「あ!みなちん先輩と唯ぴー先輩!」 秋が、元気いっぱいな声でそう言った。 視線を移すと遥か向こう、廊下の奥では、一つ年上の先輩二人が笑っている。 「全体ミーティングの度に思うけど、あの二人ってやっぱり仲良いよね!」 「そうだね」 「やっぱり付き合うのかな?」 心臓が跳ねた。 言葉にも詰まってしまう。 我に返り秋を見れば、しまったという顔。 「ご、ごめん!!でもコヨみんも頑張り次第でいけると思うんだ!!」 「ふふ、大丈夫。そんなんじゃないってば」 余りにもわかりやすい慌てっぷり。私なんかと違って、本当に真っ直ぐな子だ。そして思わず笑いながら返した言葉に嘘は無い。

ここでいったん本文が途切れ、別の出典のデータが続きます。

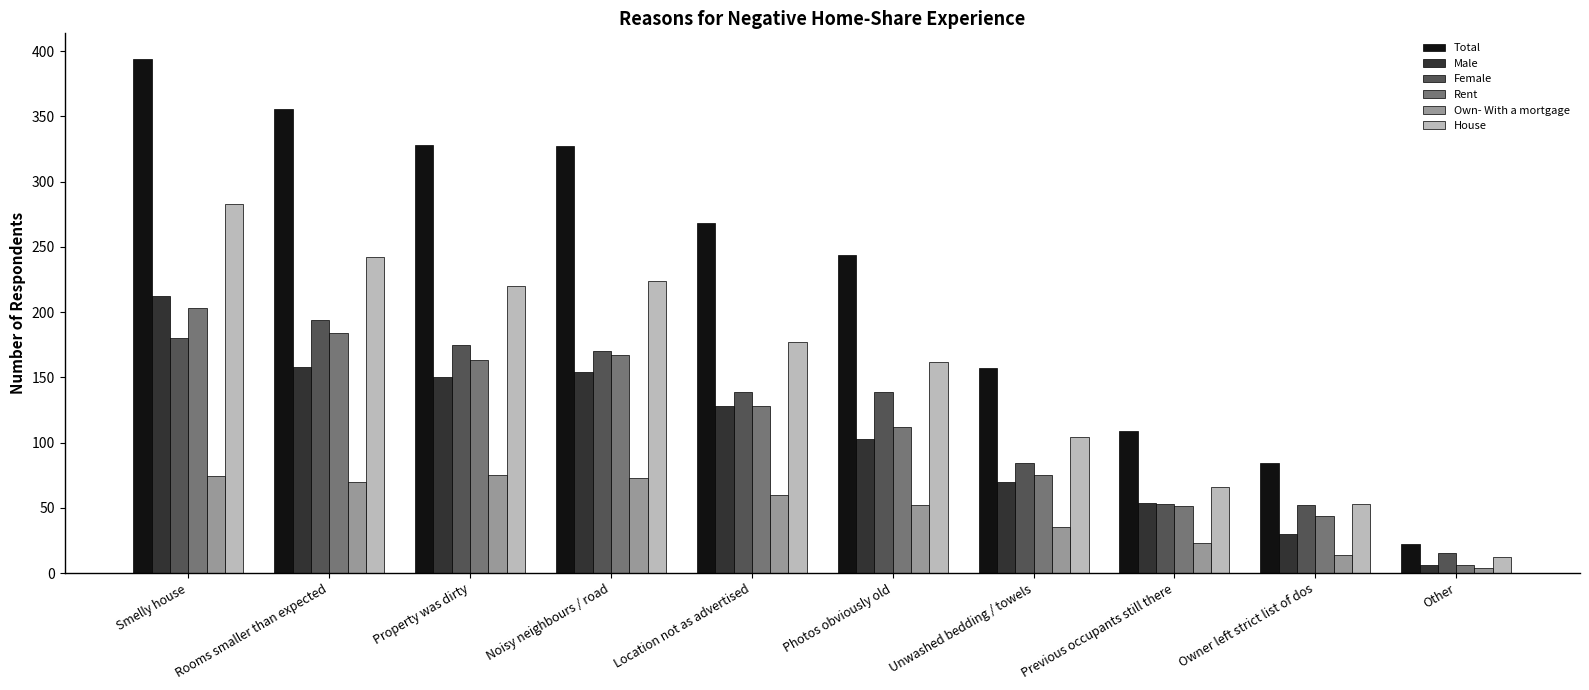

The Total series shows 327 at Noisy neighbours / road. True or false?

True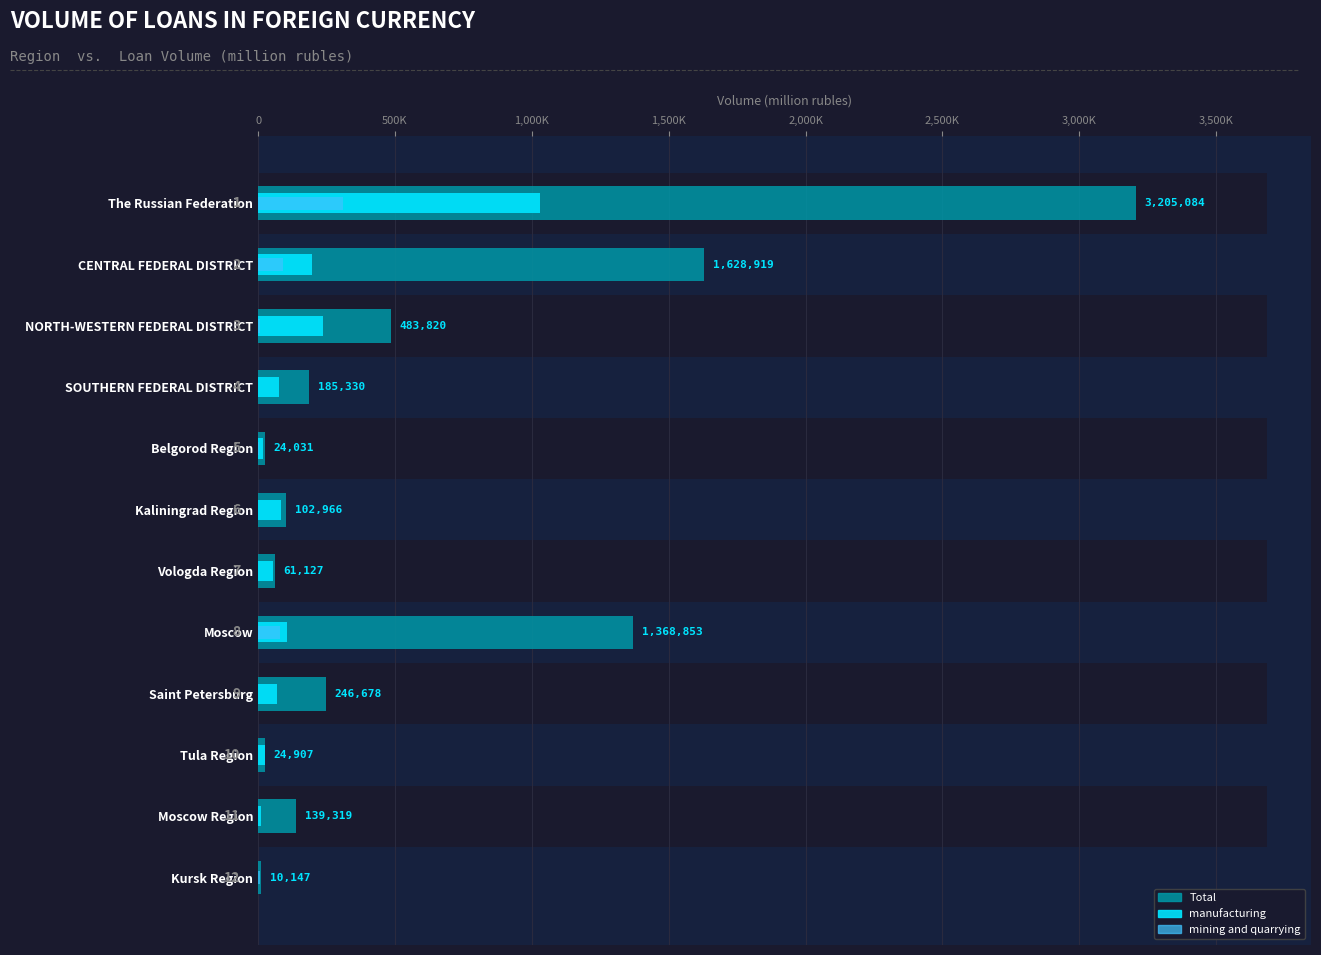

What is the value of the Total bar at the 5th from the left?

24031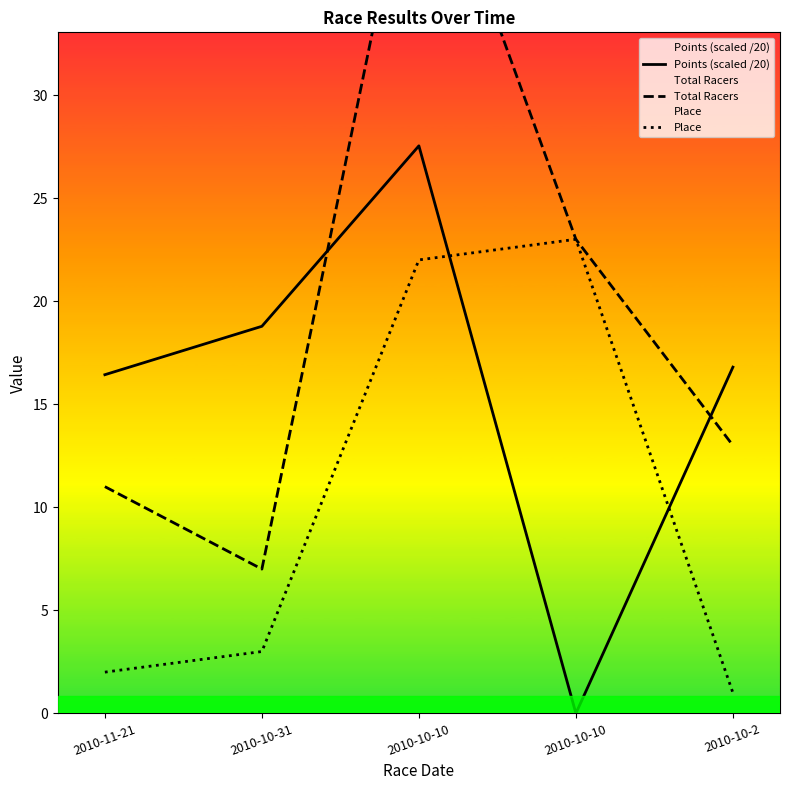

Where is the first local maximum for Place?

2010-10-10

確かにライブが終わった後、深海8000の感想を言いたくて声をかけるのはパートが同じ湊先輩だ。その関係から、最近はドラムを教えてもらう事もあるし、何かと話すことが多い。話題に出すことも増えただろう。 でも、それとこれとは違うはずだ。違うはず。きっと、多分。 「んー、でもコヨみん、最近みなちん先輩の話ばっかりだよー?」 瞬間、顔が一気に熱くなる。 「そんなこと無い」 「そんなことあるもん」 「無いってば」 押し問答が続いた。 そんなこと無い。そんなこと。そんな……。 つまりは、無理くり否定したくなる程には、意識している。 「ごめん、本当はなんとなくだけど、自覚はある」 答えながら、つま先の赤い、私より少しサイズの大きな上履きを見つめた。 「湊先輩も、コヨミちゃんがねって話してくれるし、良いと思うんだけどなぁー」 恋バナがマイブームらしい秋は、なんとも調子のいい言葉を口にする。どれくらい本気で話しているのやら。 (コヨミちゃん) 穏やかな声を思い出して余計に顔が熱くなる。体が固まって動けない。 秋は今きっと、いや絶対に笑っているだろう。そう思うと固まったまま視線を上げることができなかった。 「まぁまぁ。好きって楽しいことなんでしょ?良いじゃん!誰にも言わないね!」 ──好きは楽しい。 過去に好きと言った人達を思い出す。 ──片想いが一番楽しい 過去に好きと言ってくれた人達を思い出す。 ──恋は人生を豊かにする 本当に?
「秋ちーん!コヨみーん!やっほ!」 ぐるぐると巡った思考から、パチンっと意識が戻される。 遠くにいた2人は話している間にだいぶ近くまで来ていたらしい。 「唯ぴー先輩みなちん先輩こんにちわー!!」 少し前なら、パタパタと駆けていく秋の背中を見ていたのに。 「秋ちゃんこんにちは。今日も元気だね」 優しい笑顔から目が離せない自分がいる。 「唯先輩、」 好きかなんての結論は出ないまま。 けど一度、 「湊先輩、」 一度だけで良いんです。 秋に向けられたのと同じ、ただ、名前を呼んで欲しくって、 「こ、こんにちは!」 また詰まりながら、努めて明るく、その笑顔に声をかけた。